- _DIRECTIONS FOR THIS TASK_
Pull every line containing the word "array" from the records.

Saved entries
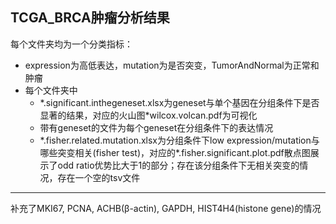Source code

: ## TCGA_BRCA肿瘤分析结果

每个文件夹均为一个分类指标：

- expression为高低表达，mutation为是否突变，TumorAndNormal为正常和肿瘤
- 每个文件夹中
  - \*.significant.inthegeneset.xlsx为geneset与单个基因在分组条件下是否显著的结果，对应的火山图\*wilcox.volcan.pdf为可视化
  - 带有geneset的文件为每个geneset在分组条件下的表达情况
  - \*.fisher.related.mutation.xlsx为分组条件下low expression/mutation与哪些突变相关(fisher test)，对应的\*.fisher.significant.plot.pdf散点图展示了odd ratio优势比大于1的部分；存在该分组条件下无相关突变的情况，存在一个空的tsv文件

----------

补充了MKI67, PCNA, ACHB(β-actin), GAPDH, HIST4H4(histone gene)的情况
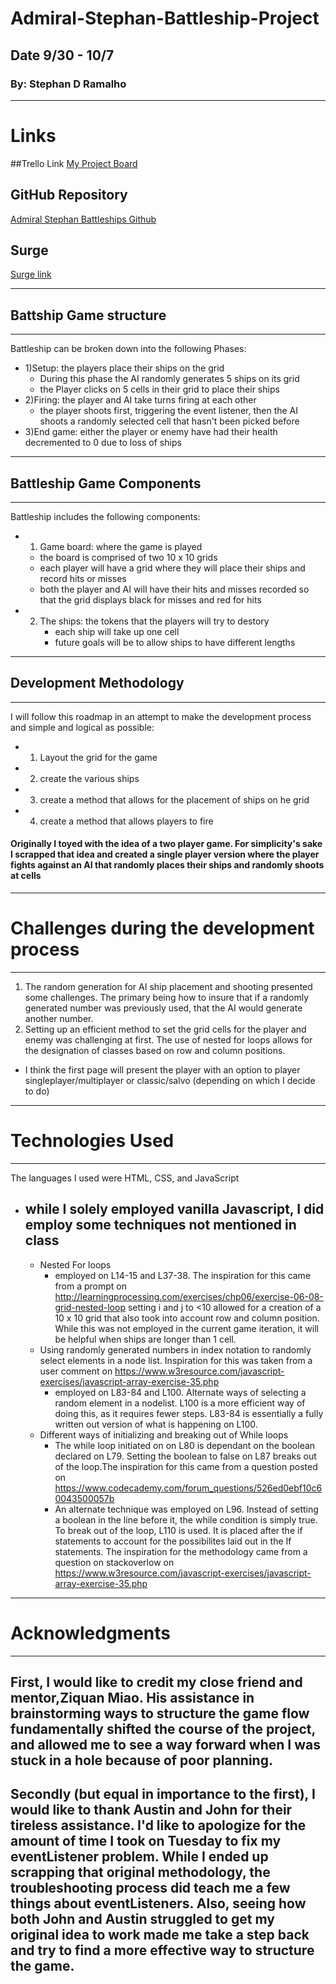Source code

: # Admiral-Stephan-Battleship-Project

## Date 9/30 - 10/7

### By: Stephan D Ramalho

---

# Links

##Trello Link
[My Project Board](https://trello.com/invite/b/vswxJVqA/822b952ad7178d32ae04d5455cffe6fb/battleship-project)

## GitHub Repository

[Admiral Stephan Battleships Github](https://github.com/sramalho94/Admiral-Stephan-Battleship-Project)

## Surge

[Surge link](admiralstephanbattleship.surge.sh)

---

## Battship Game structure

---

Battleship can be broken down into the following Phases:

- 1)Setup: the players place their ships on the grid
  - During this phase the AI randomly generates 5 ships on its grid
  - the Player clicks on 5 cells in their grid to place their ships
- 2)Firing: the player and AI take turns firing at each other
  - the player shoots first, triggering the event listener, then the AI shoots
    a randomly selected cell that hasn't been picked before
- 3)End game: either the player or enemy have had their health decremented to 0 due to loss of ships

---

## Battleship Game Components

---

Battleship includes the following components:

- 1. Game board: where the game is played
  - the board is comprised of two 10 x 10 grids
  - each player will have a grid where they will place their ships and record hits or misses
  - both the player and AI will have their hits and misses recorded so that the grid displays black for misses and red for hits
- 2. The ships: the tokens that the players will try to destory
     - each ship will take up one cell
     - future goals will be to allow ships to have different lengths

---

## Development Methodology

---

I will follow this roadmap in an attempt to make the development process and simple and logical as possible:

- 1. Layout the grid for the game
- 2. create the various ships
- 3. create a method that allows for the placement of ships on he grid
- 4. create a method that allows players to fire

#### Originally I toyed with the idea of a two player game. For simplicity's sake I scrapped that idea and created a single player version where the player fights against an AI that randomly places their ships and randomly shoots at cells

---

# Challenges during the development process

---

1. The random generation for AI ship placement and shooting presented some challenges. The primary being how to insure that if a randomly generated number was previously used, that the AI would generate another number.
2. Setting up an efficient method to set the grid cells for the player and enemy was challenging at first. The use of nested for loops allows for the designation of classes based on row and column positions.

- I think the first page will present the player with an option to player singleplayer/multiplayer or classic/salvo (depending on which I decide to do)

---

# Technologies Used

---

The languages I used were HTML, CSS, and JavaScript

- ## while I solely employed vanilla Javascript, I did employ some techniques not mentioned in class
  - Nested For loops
    - employed on L14-15 and L37-38. The inspiration for this came from a prompt on http://learningprocessing.com/exercises/chp06/exercise-06-08-grid-nested-loop setting i and j to <10 allowed for a creation of a 10 x 10 grid that also took into account row and column position. While this was not employed in the current game iteration, it will be helpful when ships are longer than 1 cell.
  - Using randomly generated numbers in index notation to randomly select elements in a node list. Inspiration for this was taken from a user comment on https://www.w3resource.com/javascript-exercises/javascript-array-exercise-35.php
    - employed on L83-84 and L100. Alternate ways of selecting a random element in a nodelist. L100 is a more efficient way of doing this, as it requires fewer steps. L83-84 is essentially a fully written out version of what is happening on L100.
  - Different ways of initializing and breaking out of While loops
    - The while loop initiated on on L80 is dependant on the boolean declared on L79. Setting the boolean to false on L87 breaks out of the loop.The inspiration for this came from a question posted on https://www.codecademy.com/forum_questions/526ed0ebf10c60043500057b
    - An alternate technique was employed on L96. Instead of setting a boolean in the line before it, the while condition is simply true. To break out of the loop, L110 is used. It is placed after the if statements to account for the possibilites laid out in the If statements. The inspiration for the methodology came from a question on stackoverlow on
      https://www.w3resource.com/javascript-exercises/javascript-array-exercise-35.php

---

# Acknowledgments

---

## First, I would like to credit my close friend and mentor,Ziquan Miao. His assistance in brainstorming ways to structure the game flow fundamentally shifted the course of the project, and allowed me to see a way forward when I was stuck in a hole because of poor planning.

## Secondly (but equal in importance to the first), I would like to thank Austin and John for their tireless assistance. I'd like to apologize for the amount of time I took on Tuesday to fix my eventListener problem. While I ended up scrapping that original methodology, the troubleshooting process did teach me a few things about eventListeners. Also, seeing how both John and Austin struggled to get my original idea to work made me take a step back and try to find a more effective way to structure the game.
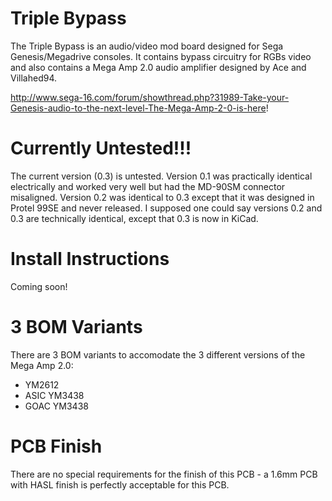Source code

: # Triple Bypass
The Triple Bypass is an audio/video mod board designed for Sega Genesis/Megadrive consoles. It contains bypass circuitry for RGBs video and also contains a Mega Amp 2.0 audio amplifier designed by Ace and Villahed94.

http://www.sega-16.com/forum/showthread.php?31989-Take-your-Genesis-audio-to-the-next-level-The-Mega-Amp-2-0-is-here!

# Currently Untested!!!
The current version (0.3) is untested. Version 0.1 was practically identical electrically and worked very well but had the MD-90SM connector misaligned. Version 0.2 was identical to 0.3 except that it was designed in Protel 99SE and never released. I supposed one could say versions 0.2 and 0.3 are technically identical, except that 0.3 is now in KiCad.

# Install Instructions
Coming soon!

# 3 BOM Variants
There are 3 BOM variants to accomodate the 3 different versions of the Mega Amp 2.0:
* YM2612
* ASIC YM3438
* GOAC YM3438

# PCB Finish
There are no special requirements for the finish of this PCB - a 1.6mm PCB with HASL finish is perfectly acceptable for this PCB.
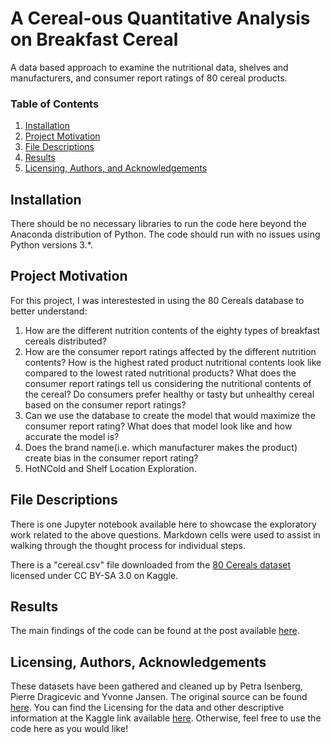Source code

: # A Cereal-ous Quantitative Analysis on Breakfast Cereal
A data based approach to examine the nutritional data, shelves and manufacturers, and consumer report ratings of  80 cereal products.

### Table of Contents

1. [Installation](#installation)
2. [Project Motivation](#motivation)
3. [File Descriptions](#files)
4. [Results](#results)
5. [Licensing, Authors, and Acknowledgements](#licensing)

## Installation <a name="installation"></a>

There should be no necessary libraries to run the code here beyond the Anaconda distribution of Python.  The code should run with no issues using Python versions 3.*.

## Project Motivation<a name="motivation"></a>

For this project, I was interestested in using the 80 Cereals database to better understand:

1. How are the different nutrition contents of the eighty types of breakfast cereals distributed?
2. How are the consumer report ratings affected by the different nutrition contents? How is the highest rated product nutritional contents look like compared to the lowest rated nutritional products? What does the consumer report ratings tell us considering the nutritional contents of the cereal? Do consumers prefer healthy or tasty but unhealthy cereal based on the consumer report ratings?
3. Can we use the database to create the model that would maximize the consumer report rating? What does that model look like and how accurate the model is? 
4. Does the brand name(i.e. which manufacturer makes the product) create bias in the consumer report rating? 
5. HotNCold and Shelf Location Exploration.

## File Descriptions <a name="files"></a>

There is one Jupyter notebook available here to showcase the exploratory work related to the above questions. Markdown cells were used to assist in walking through the thought process for individual steps.  

There is a "cereal.csv" file downloaded from the [80 Cereals dataset](https://www.kaggle.com/datasets/crawford/80-cereals) licensed under CC BY-SA 3.0 on Kaggle. 

## Results<a name="results"></a>

The main findings of the code can be found at the post available [here](https://medium.com/@josh_2774/how-do-you-become-a-developer-5ef1c1c68711).

## Licensing, Authors, Acknowledgements<a name="licensing"></a>

These datasets have been gathered and cleaned up by Petra Isenberg, Pierre Dragicevic and Yvonne Jansen. The original source can be found [here](https://perso.telecom-paristech.fr/eagan/class/igr204/datasets). You can find the Licensing for the data and other descriptive information at the Kaggle link available [here](https://www.kaggle.com/datasets/crawford/80-cereals).  Otherwise, feel free to use the code here as you would like! 

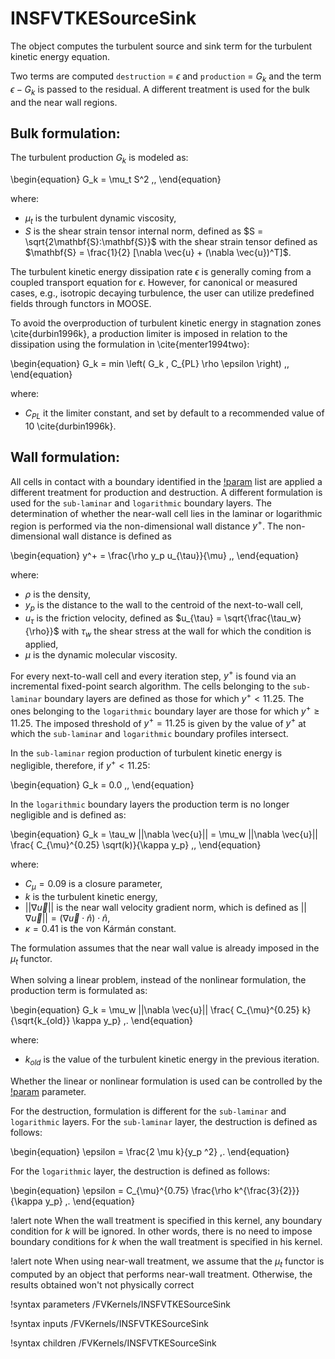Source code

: # INSFVTKESourceSink

The object computes the turbulent source and sink term for the turbulent kinetic energy equation.

Two terms are computed `destruction` = $\epsilon$ and `production` = $G_k$ and the term $\epsilon - G_k$ is
passed to the residual.
A different treatment is used for the bulk and the near wall regions.

## Bulk formulation:

The turbulent production $G_k$ is modeled as:

\begin{equation}
G_k = \mu_t S^2 \,,
\end{equation}

where:

- $\mu_t$ is the turbulent dynamic viscosity,
- $S$ is the shear strain tensor internal norm, defined as $S = \sqrt{2\mathbf{S}:\mathbf{S}}$ with the shear strain tensor defined as $\mathbf{S} = \frac{1}{2} [\nabla \vec{u} + (\nabla \vec{u})^T]$.

The turbulent kinetic energy dissipation rate $\epsilon$ is generally coming from a coupled
transport equation for $\epsilon$.
However, for canonical or measured cases, e.g., isotropic decaying turbulence,
the user can utilize predefined fields through functors in MOOSE.

To avoid the overproduction of turbulent kinetic energy in stagnation zones \cite{durbin1996k}, a production limiter is imposed in relation to the dissipation using the formulation in \cite{menter1994two}:

\begin{equation}
G_k = min \left( G_k , C_{PL} \rho \epsilon \right) \,,
\end{equation}

where:

- $C_{PL}$ it the limiter constant, and set by default to a recommended value of 10 \cite{durbin1996k}.

## Wall formulation:

All cells in contact with a boundary identified in the [!param](/FVKernels/INSFVTKESourceSink/walls) list are applied a different
treatment for production and destruction.
A different formulation is used for the `sub-laminar` and `logarithmic` boundary layers.
The determination of whether the near-wall cell lies in the laminar or logarithmic region
is performed via the non-dimensional wall distance $y^+$.
The non-dimensional wall distance is defined as

\begin{equation}
y^+ = \frac{\rho y_p u_{\tau}}{\mu} \,,
\end{equation}

where:

- $\rho$ is the density,
- $y_p$ is the distance to the wall to the centroid of the next-to-wall cell,
- $u_{\tau}$ is the friction velocity, defined as $u_{\tau} = \sqrt{\frac{\tau_w}{\rho}}$ with $\tau_w$ the shear stress at the wall for which the condition is applied,
- $\mu$ is the dynamic molecular viscosity.

For every next-to-wall cell and every iteration step, $y^+$ is found via an
incremental fixed-point search algorithm.
The cells belonging to the `sub-laminar` boundary layers are defined as those
for which $y^+ < 11.25$.
The ones belonging to the `logarithmic` boundary layer are those for which $y^+ \ge 11.25$.
The imposed threshold of $y^+ = 11.25$ is given by the value of $y^+$ at which the `sub-laminar`
and `logarithmic` boundary profiles intersect.

In the `sub-laminar` region production of turbulent kinetic energy is negligible, therefore, if $y^+ \lt 11.25$:

\begin{equation}
G_k = 0.0 \,,
\end{equation}

In the `logarithmic` boundary layers the production term is no longer negligible and is defined as:

\begin{equation}
G_k = \tau_w ||\nabla \vec{u}|| = \mu_w ||\nabla \vec{u}|| \frac{ C_{\mu}^{0.25} \sqrt(k)}{\kappa y_p} \,,
\end{equation}

where:

- $C_{\mu} = 0.09$ is a closure parameter,
- $k$ is the turbulent kinetic energy,
- $||\nabla \vec{u}||$ is the near wall velocity gradient norm, which is defined as $||\nabla \vec{u}|| = (\nabla \vec{u} \cdot \hat{n}) \cdot \hat{n}$,
- $\kappa = 0.41$ is the von Kármán constant.

The formulation assumes that the near wall value is already imposed in the $\mu_t$ functor.

When solving a linear problem, instead of the nonlinear formulation, the production term is formulated as:

\begin{equation}
G_k =  \mu_w ||\nabla \vec{u}|| \frac{ C_{\mu}^{0.25} k}{\sqrt{k_{old}} \kappa y_p} \,.
\end{equation}

where:

- $k_{old}$ is the value of the turbulent kinetic energy in the previous iteration.

Whether the linear or nonlinear formulation is used can be controlled by the
[!param](/FVKernels/INSFVTKESourceSink/linearized_model) parameter.

For the destruction, formulation is different for the `sub-laminar` and `logarithmic` layers.
For the `sub-laminar` layer, the destruction is defined as follows:

\begin{equation}
\epsilon = \frac{2 \mu k}{y_p ^2} \,.
\end{equation}

For the `logarithmic` layer, the destruction is defined as follows:

\begin{equation}
\epsilon = C_{\mu}^{0.75} \frac{\rho k^{\frac{3}{2}}}{\kappa y_p} \,.
\end{equation}

!alert note
When the wall treatment is specified in this kernel, any boundary condition for $k$ will be ignored.
In other words, there is no need to impose boundary conditions for $k$ when the wall treatment
is specified in his kernel.

!alert note
When using near-wall treatment, we assume that the $\mu_t$ functor is computed by an object
that performs near-wall treatment.
Otherwise, the results obtained won't not physically correct

!syntax parameters /FVKernels/INSFVTKESourceSink

!syntax inputs /FVKernels/INSFVTKESourceSink

!syntax children /FVKernels/INSFVTKESourceSink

- _WRITTEN RESPONSE_
  - Using randomly generated numbers in index notation to randomly select elements in a node list. Inspiration for this was taken from a user comment on https://www.w3resource.com/javascript-exercises/javascript-array-exercise-35.php
      https://www.w3resource.com/javascript-exercises/javascript-array-exercise-35.php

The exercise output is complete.